Collins Annie, Alexander Rohan
University of Toronto, Toronto, Canada.
Scientometrics. 2022;127(8):4655-4673. doi: 10.1007/s11192-022-04418-2. Epub 2022 Jul 4.
To examine the reproducibility of COVID-19 research, we create a dataset of pre-prints posted to arXiv, bioRxiv, and medRxiv between 28 January 2020 and 30 June 2021 that are related to COVID-19. We extract the text from these pre-prints and parse them looking for keyword markers signaling the availability of the data and code underpinning the pre-print.
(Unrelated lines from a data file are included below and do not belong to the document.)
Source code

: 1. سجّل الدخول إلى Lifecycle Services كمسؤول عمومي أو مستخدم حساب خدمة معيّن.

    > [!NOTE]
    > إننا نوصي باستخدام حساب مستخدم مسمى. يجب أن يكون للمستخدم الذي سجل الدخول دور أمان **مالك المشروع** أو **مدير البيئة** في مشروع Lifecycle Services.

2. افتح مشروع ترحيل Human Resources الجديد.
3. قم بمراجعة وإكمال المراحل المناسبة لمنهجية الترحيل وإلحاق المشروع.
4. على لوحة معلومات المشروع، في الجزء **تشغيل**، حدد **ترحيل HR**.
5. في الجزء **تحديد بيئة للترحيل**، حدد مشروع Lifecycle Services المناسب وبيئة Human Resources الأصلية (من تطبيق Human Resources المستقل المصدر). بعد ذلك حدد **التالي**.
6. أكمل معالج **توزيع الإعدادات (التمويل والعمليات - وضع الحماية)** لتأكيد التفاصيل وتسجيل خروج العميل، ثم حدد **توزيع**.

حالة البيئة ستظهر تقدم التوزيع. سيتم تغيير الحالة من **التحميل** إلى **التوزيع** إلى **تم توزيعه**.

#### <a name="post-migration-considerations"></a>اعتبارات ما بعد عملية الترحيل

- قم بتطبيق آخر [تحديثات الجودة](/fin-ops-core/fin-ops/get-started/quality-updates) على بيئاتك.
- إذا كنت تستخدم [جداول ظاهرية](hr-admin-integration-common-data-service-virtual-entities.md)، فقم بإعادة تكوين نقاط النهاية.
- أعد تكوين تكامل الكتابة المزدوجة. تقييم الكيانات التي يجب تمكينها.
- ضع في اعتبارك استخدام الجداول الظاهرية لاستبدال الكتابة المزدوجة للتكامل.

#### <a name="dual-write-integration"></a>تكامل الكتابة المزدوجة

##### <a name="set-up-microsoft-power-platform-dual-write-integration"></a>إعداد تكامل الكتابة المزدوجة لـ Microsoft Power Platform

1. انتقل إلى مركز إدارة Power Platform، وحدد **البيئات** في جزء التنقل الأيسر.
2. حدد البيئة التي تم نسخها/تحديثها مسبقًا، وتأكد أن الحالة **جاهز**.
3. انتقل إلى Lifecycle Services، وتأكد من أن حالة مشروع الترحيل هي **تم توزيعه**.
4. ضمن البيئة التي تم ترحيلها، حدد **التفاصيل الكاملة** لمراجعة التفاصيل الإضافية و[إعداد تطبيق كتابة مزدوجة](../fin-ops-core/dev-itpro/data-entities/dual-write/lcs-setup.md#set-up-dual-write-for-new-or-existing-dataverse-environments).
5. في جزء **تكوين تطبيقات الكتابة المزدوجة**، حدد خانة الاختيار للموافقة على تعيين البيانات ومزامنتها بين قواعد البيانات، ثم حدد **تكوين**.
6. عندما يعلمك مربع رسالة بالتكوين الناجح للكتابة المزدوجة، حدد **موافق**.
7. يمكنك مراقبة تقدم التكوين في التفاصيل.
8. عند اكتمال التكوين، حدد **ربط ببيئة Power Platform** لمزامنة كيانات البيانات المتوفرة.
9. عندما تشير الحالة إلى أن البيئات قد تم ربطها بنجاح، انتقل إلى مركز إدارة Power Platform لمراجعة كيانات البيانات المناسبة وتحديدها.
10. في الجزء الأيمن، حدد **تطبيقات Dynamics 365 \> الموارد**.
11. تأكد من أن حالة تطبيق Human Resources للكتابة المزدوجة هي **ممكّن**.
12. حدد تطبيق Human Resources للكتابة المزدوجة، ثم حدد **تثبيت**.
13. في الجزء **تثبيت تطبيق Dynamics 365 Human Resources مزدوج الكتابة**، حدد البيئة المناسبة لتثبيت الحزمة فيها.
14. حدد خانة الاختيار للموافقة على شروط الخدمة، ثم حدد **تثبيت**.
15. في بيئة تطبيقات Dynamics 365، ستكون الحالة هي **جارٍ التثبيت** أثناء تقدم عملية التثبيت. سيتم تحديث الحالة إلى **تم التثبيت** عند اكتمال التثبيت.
For the pre-prints that are in our sample, we are unable to find markers of either open data or open code for 75% of those on arXiv, 67% of those on bioRxiv, and 79% of those on medRxiv.
为了检验新冠病毒研究的可重复性,我们创建了一个数据集,该数据集包含2020年1月28日至2021年6月30日期间发布在arXiv、bioRxiv和medRxiv上与新冠病毒相关的预印本。我们从这些预印本中提取文本,并对其进行解析,以寻找表明支撑该预印本的数据和代码可用性的关键词标记。对于我们样本中的预印本,我们在arXiv上75%的预印本、bioRxiv上67%的预印本以及medRxiv上79%的预印本中均未找到开放数据或开放代码的标记。